揚げものの予感から、ワインリストから選んだのが、ラングドッグ、ドメーヌ・アントニャックの「La Closerie Lys Les Furuitieres」。 メルローをメインに、シラー、カベルネフラン、グルナッシュでバランスをとった、心地いい飲み口のミディアムボディだ。 そして、そこへ登場したのが、今宵のメインディッシュ、謂わば「廣田のカキフライ」。
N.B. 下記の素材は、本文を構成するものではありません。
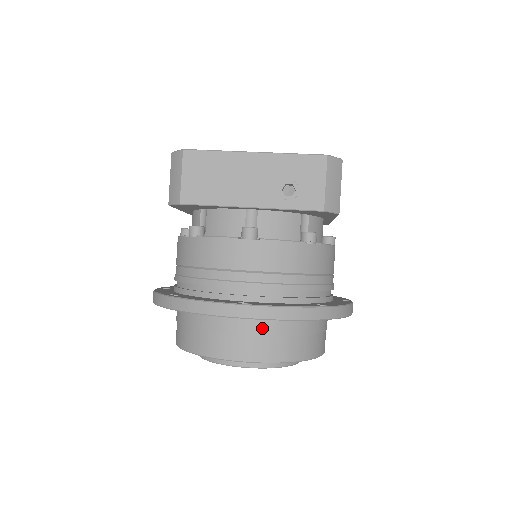
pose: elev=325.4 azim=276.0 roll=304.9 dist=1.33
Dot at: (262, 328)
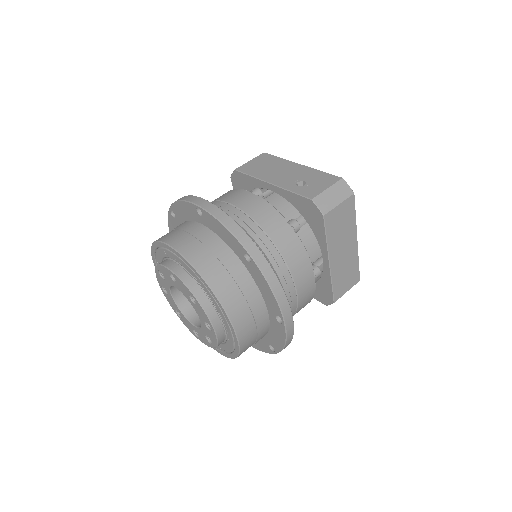
Dot at: (205, 237)
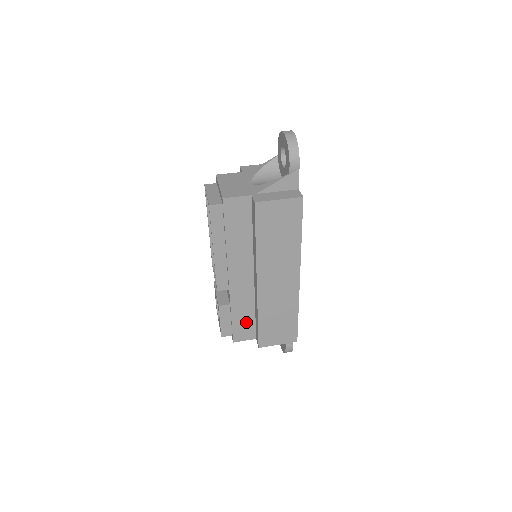
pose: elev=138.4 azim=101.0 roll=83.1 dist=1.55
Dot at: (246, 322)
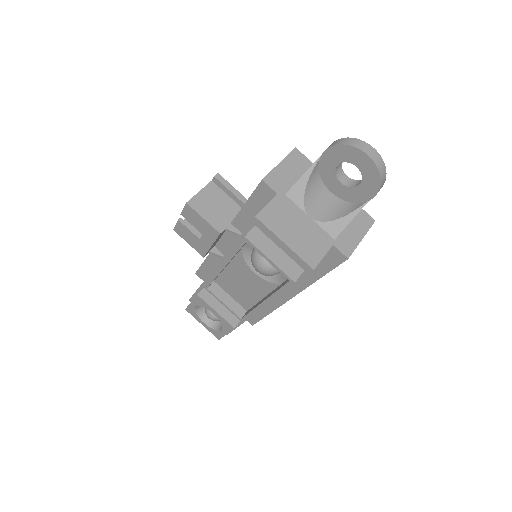
Dot at: occluded
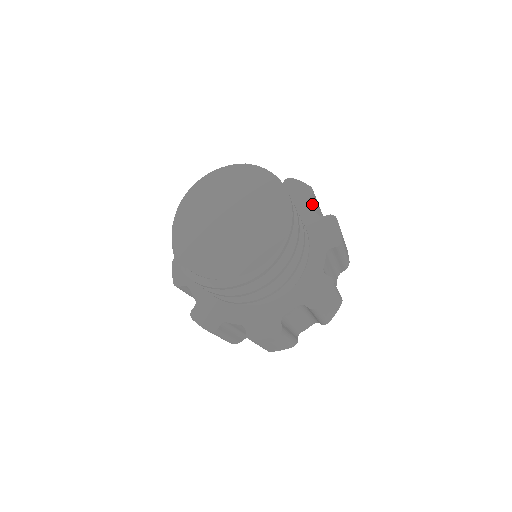
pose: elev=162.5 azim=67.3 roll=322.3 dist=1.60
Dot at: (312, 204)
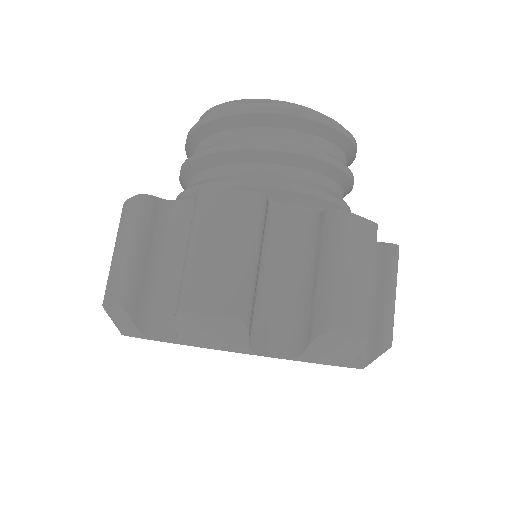
Dot at: occluded
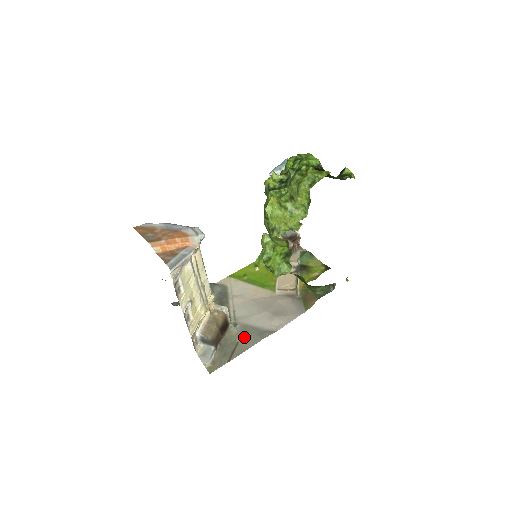
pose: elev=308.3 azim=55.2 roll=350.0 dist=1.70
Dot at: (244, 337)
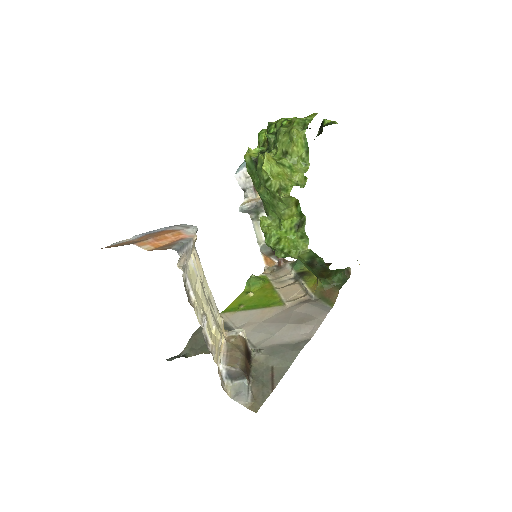
Dot at: (277, 358)
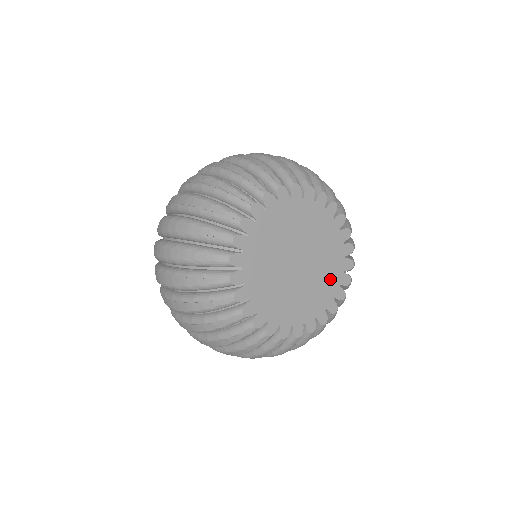
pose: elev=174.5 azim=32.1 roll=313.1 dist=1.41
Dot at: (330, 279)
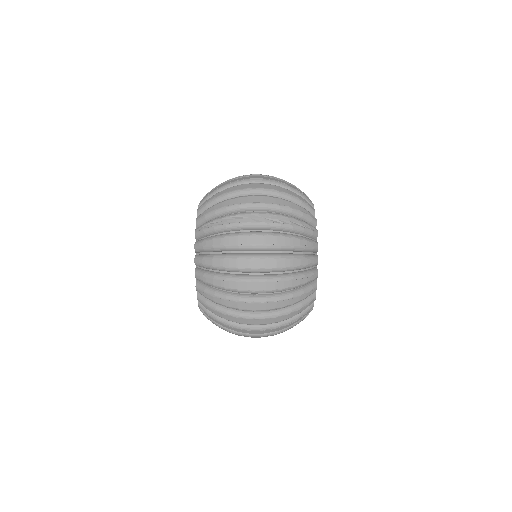
Dot at: occluded
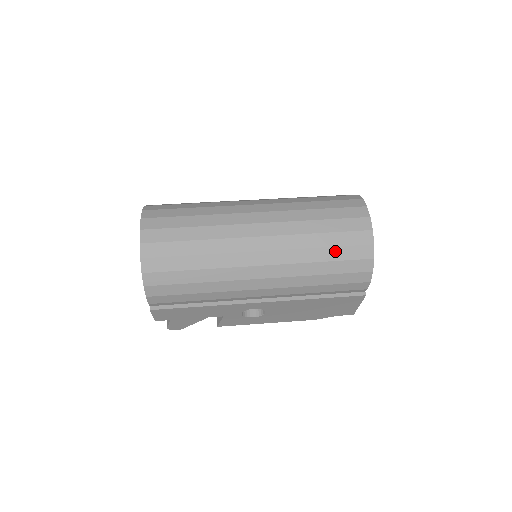
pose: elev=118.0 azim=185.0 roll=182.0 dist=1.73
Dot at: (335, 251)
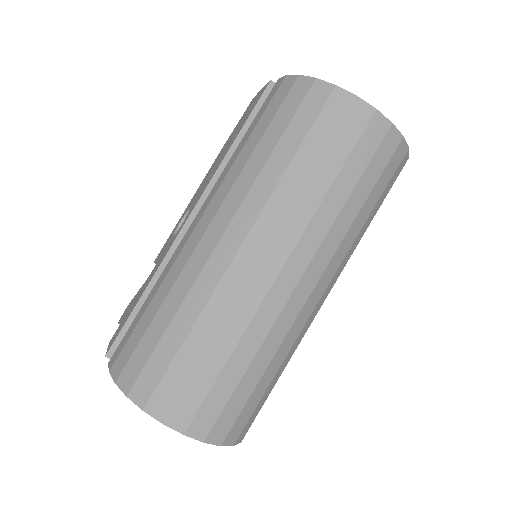
Dot at: (374, 192)
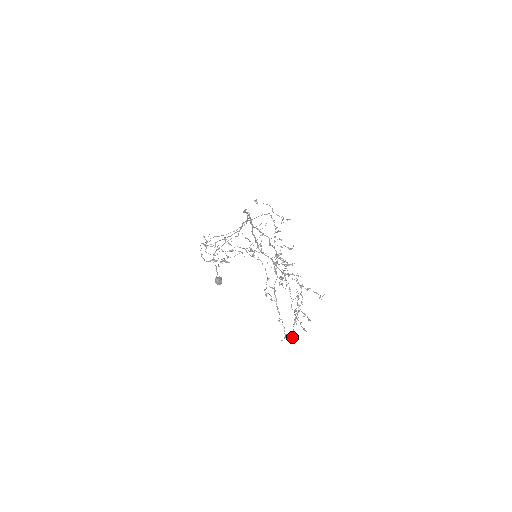
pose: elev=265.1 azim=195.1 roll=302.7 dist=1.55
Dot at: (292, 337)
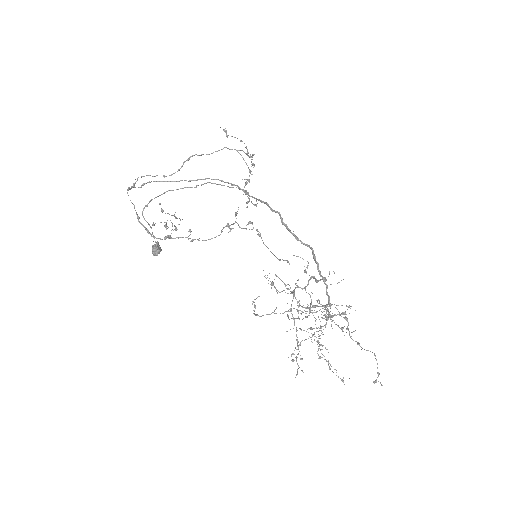
Dot at: occluded
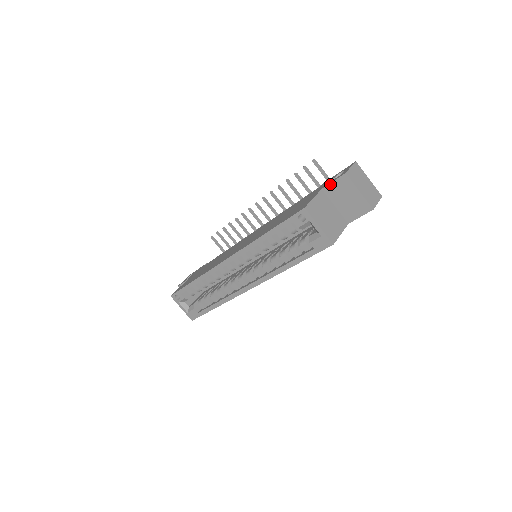
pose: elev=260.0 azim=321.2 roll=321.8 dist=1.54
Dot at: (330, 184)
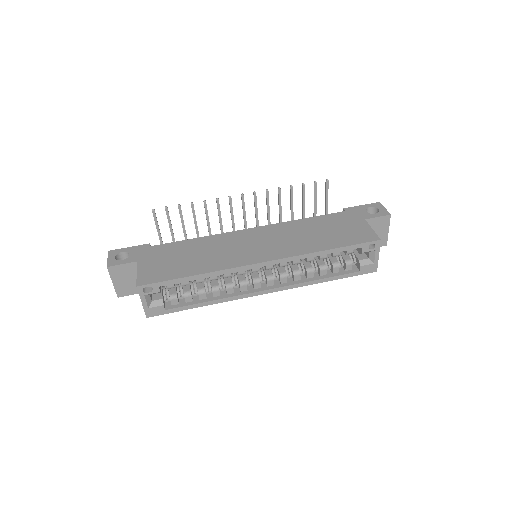
Dot at: (374, 218)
俗に呼ぶ「カキボール」が健在であるのが、なんだかとっても嬉しい。 初めて目にした時の驚嘆までの驚きはさすがにもうないけれど、やっぱりこの異形牡蠣フライは、感嘆に値する。 そんな牡蠣フライをトングで掴めば、なるほどの重量感。 こんなに重たい牡蠣フライが他にあるでしょか(笑)。 ただ、檸檬を搾っただけのカキボールへは、齧りついたりはせずに、半切にするようにナイフを入れていく。 しっかりした外殻の衣があっけなく割れれば、立ち上る湯気。解れて顔を出す牡蠣、カキ、かき。 三陸産の小さめの牡蠣を15から20個使っているンだそう。 小さめの牡蠣を使っているからこそ、より凝縮感のある牡蠣が堪能できるという仕立てになっているんだ。 やっぱりいいなぁ。 やるなぁ、「廣田のカキフライ」・ 添えてくれた千切りキャベツも何気に旨いことも特筆しておきましょう。 続くお皿には、「地鶏のグリルと牛頬肉の煮込み」。 まずは、ほろほろと柔らかに煮込まれたホホ肉にニッコリ。 赤ワインに合わない訳のない、という逸品は、赤黒いだけともとれる肉片に至るまで、意外なまでに丁寧な時間がかかっているのかもしれません。そして旨味迸る地鶏の身とクリームのソースの取り合わせもセンスを感じさせる美味しさだ。
シメのところで、「牛肉とペコリーノチーズのパスタ」。柔らかくも滋味深い牛のレアなところにたっぷりとチーズの雪が降り積もる見栄え。 改めて全体をひと和えすると、どこかジャンクですらあるまぜ麺的表情が顔を出す。 肉に負けない平打ち麺とソースの力強さにグイと魅きつけられて、うんまいとまたニッコリだ。
カジュアルにして実力派な「ワイン食堂」が「ポットリー」の夜の顔。ふらっと寄って、カウンター。 グラスのワインで、お任せで合うものをいただいて、すっと帰る。 そんな使い方もいいのじゃないかな。